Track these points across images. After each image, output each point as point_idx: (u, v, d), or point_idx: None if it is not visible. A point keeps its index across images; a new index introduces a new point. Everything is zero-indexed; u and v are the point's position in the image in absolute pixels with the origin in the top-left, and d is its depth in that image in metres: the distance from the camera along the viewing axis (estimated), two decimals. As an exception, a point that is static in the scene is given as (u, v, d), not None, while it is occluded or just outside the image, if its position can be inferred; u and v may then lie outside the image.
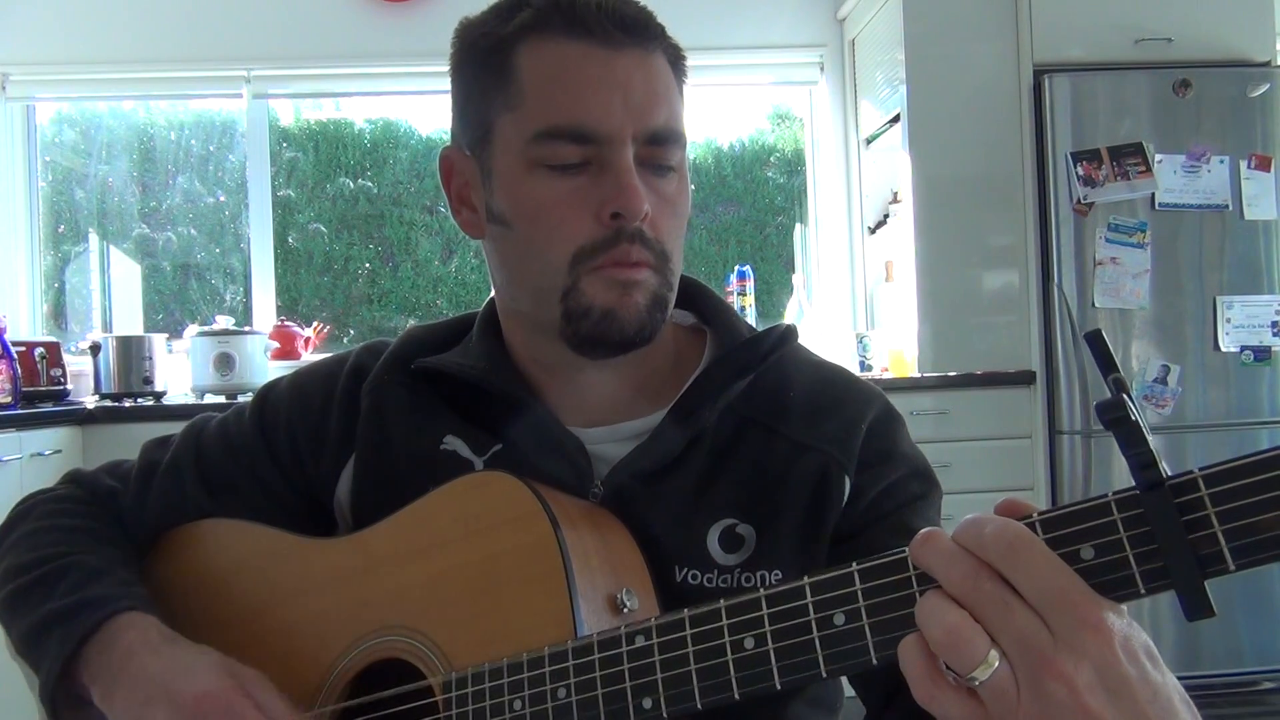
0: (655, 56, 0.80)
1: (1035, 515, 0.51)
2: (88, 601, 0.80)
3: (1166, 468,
########
> ACTIVITY:
Reproduce every entry exactly, but omit each picture.

> PROBLEM SOLUTION:
Track these points across images. After each image, output each point as point_idx: (u, v, d), or point_idx: None if it is not visible. A point keeps its index across images; a new index introduces a new point. Everything is zero-indexed; u and v are the point's position in the image in absolute pixels with the origin in the top-left, and d is its depth in that image in metres: the distance from the camera along the viewing axis (estimated), two decimals. As an exception, a point that is static in the scene is given as (u, v, d), not None, while it is occluded or just outside the image, if its position can be inferred; u and v may then lie outside the image.
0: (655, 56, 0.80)
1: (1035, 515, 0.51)
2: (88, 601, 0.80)
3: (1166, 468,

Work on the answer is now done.